Beside statistical similarity, it should be noted that the obtained maps have also similar zoning since the three classes of groundwater potential have the same spatial repartition and then corroborate the results validation. The groundwater potential maps have a spatial similarity with the topography map, as well, that could be explained on the one hand, by the importance of the recharge in low altitude where the infiltration is more important than the runoff.

The understanding of the groundwater potential and its close relationship with extraction wells spatial repartition encourage a further study of the aquifer management for sustainable and practical strategies of exploitation in the future. Sfax groundwater resources being essential for the agricultural activities should be protected from over-exploitation and climate change (Boughariou et al. 2018). Indeed, the high potential coastal zones are considered as endangered zones that are threatened not only by over-exploitation but also by seawater intrusion (Trabelsi et al. 2005; Boughariou et al. 2018) where intervention is needed starting with the prohibition of well creation, in these areas and their consideration as protected perimeters by the RCAD. It is also recommended to monitor the pumping rate in these zones as a precaution step with a consideration of water and soil conservation works and irrigated perimeters planning. Therefore, some innovative methods could be employed such as the modern portfolio theory that was applied as a planning paradigms based on vulnerability studies and possible climate change scenarios (Hua et al. 2015).

6 Conclusion

Three models (FAHP, FR, and WOE) were used for groundwater potential zone delineation using GIS. The application of each model requires a classification of six conditioning factors thematic maps as essential input parameters. Then, weights were calculated and the GWP was constructed on the basis of the obtained groundwater potential index values. The FAHP method is based on conditioning factors influence on the study area from the literature and experts knowledge. However, the FR and WOE necessitate the wells distribution to calculate the weights of each class.

The obtained maps were divided into three zones, representing the low, moderate, and high potential classes obtained by the quantile model classification.

The results are acceptable for the FAHP model since the 32.4% groundwater potentiality area includes 54% of the total groundwater wells. The results get better for both FR and WOE models where the 33% groundwater potentiality includes 66% of the total groundwater wells. The high groundwater potential is basically located on the coastal area on the eastern part of the Sfax region for the three adopted models.

Moreover, ROC curves are established and the areas under the curve were calculated. In the case of the FAHP model, the model accuracy is 65.1% while AUC values are higher for the FR model with 71.1%. The best results for the validation were detected in the case of the WOE model with an AUC value equal to 71.4%. These findings led to a consideration that the three models are suitable for groundwater potential delineation in arid and semiarid regions.

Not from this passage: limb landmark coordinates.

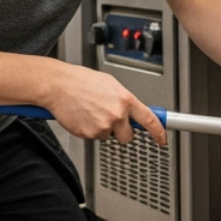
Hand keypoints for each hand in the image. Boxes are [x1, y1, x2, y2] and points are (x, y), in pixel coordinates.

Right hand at [45, 66, 167, 146]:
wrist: (58, 85)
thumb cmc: (81, 81)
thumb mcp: (110, 84)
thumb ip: (124, 100)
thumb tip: (132, 111)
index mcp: (125, 100)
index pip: (149, 120)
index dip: (158, 132)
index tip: (162, 139)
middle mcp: (117, 114)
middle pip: (128, 137)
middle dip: (122, 133)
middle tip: (110, 121)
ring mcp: (103, 126)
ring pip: (108, 136)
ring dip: (102, 129)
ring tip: (90, 112)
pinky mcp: (89, 134)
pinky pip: (94, 137)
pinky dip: (89, 130)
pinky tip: (83, 116)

This study is of an importance not only for the water resource management, but also could contribute to regional land use planning, future wells creation, and groundwater protection since the shallow aquifer of Sfax is under over-exploitation, particularly in the coastal area. Thus, the application of the statistical methods is considered as a good tool for decision support in water exploitation planning and water management in phreatic aquifers. In addition, some innovative methods could be employed to better manage water resources to face over-exploitation and climate change scenarios.